Mother-daughter teams are a rarity in the financial advisory world, and even rarer when the daughter is the boss. But so it goes at Source Financial Advisors in New York City, a firm founded in 2012. Despite its tender age, this isn’t a newbie endeavor, because the Smiths––Michelle (the daughter) and Corrine (the mom)––both have more than three decades of experience in the business and the company’s asset base is roughly $470 million and growing. In fact, in 2013 it expanded its AUM by more than 200%.

Source is Michelle’s baby, though, a firm founded to accommodate her growing practice specializing in handling divorces for high-net-worth clients. This isn’t a forte she stumbled upon. Rather, she set out early to become a specialist in a particular field, identified divorce as a potentially lucrative market, and worked the beat by cultivating centers of influence to become a go-to expert in this area. Today, she’s a sought-after speaker at conferences on how to handle clients going through divorce.

Smith has worked her way through the profession first in the wirehouse space, then as a breakaway broker, and later as a breakaway independent with her own firm. And in the process she’s sharpened the focus on her chosen niche.

The way she sees it, the generalist in the financial advice game is soooo yesterday. “Creating this divorce specialty more than a decade ago was the real game-changer that enabled me to truly become a business,” says Smith, 50. “I’m not just a good producer with a good philosophy and financial planning story.

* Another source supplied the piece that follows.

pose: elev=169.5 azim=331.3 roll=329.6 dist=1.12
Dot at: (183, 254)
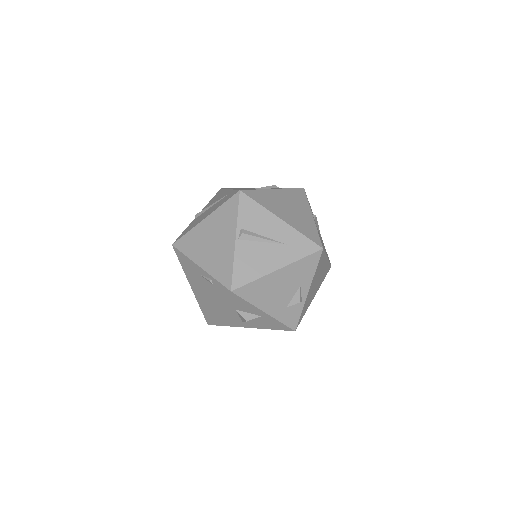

Now I have a business with a specialty I’m an expert in.”

And now she’s taking her specialist template to other financial advisors. In October, Source launched a coaching program called Anatomy of a Specialist, where Smith personally will teach a select number of advisors how to find the specialist within and how to monetize that.

“Anyone can specialize,” she says. “But it’s an intense, intricate process that Anatomy of a Specialist walks you through on how to identify certain character traits such as what your infrastructure looks like and what you might need. It helps an advisor set out a two-year plan that can double their business.”

Smith is a whirlwind of motion, from handling her busy practice to carving out time for her new coaching program to training for a marathon when she never before ran in her life. Her ultimate goal for Source is to grow the firm and make it a house of specialists by adding a small number of advisors who have a particular niche.

“We want to hire three to five individuals or quality teams of experts,” Smith says. “We want to take our footprint and help these advisors with a great practice to double their business by specializing.”

Quotron Quandary
Smith got into the business as an intern while she was a marketing major at Radford University in Virginia. She interned with her mother, who at the time was a broker at Merrill Lynch working in the Colgate-Palmolive Building on Park Avenue in Manhattan.

“Not a bad internship, right? Park Avenue, Merrill Lynch, New York … it was awesome,” she says. “It was an eye-opening experience, and I quickly saw it was a combination of everything I loved––it’s a person business, a relationship business, a numbers business. After that, I just knew I was going to follow her into the business.”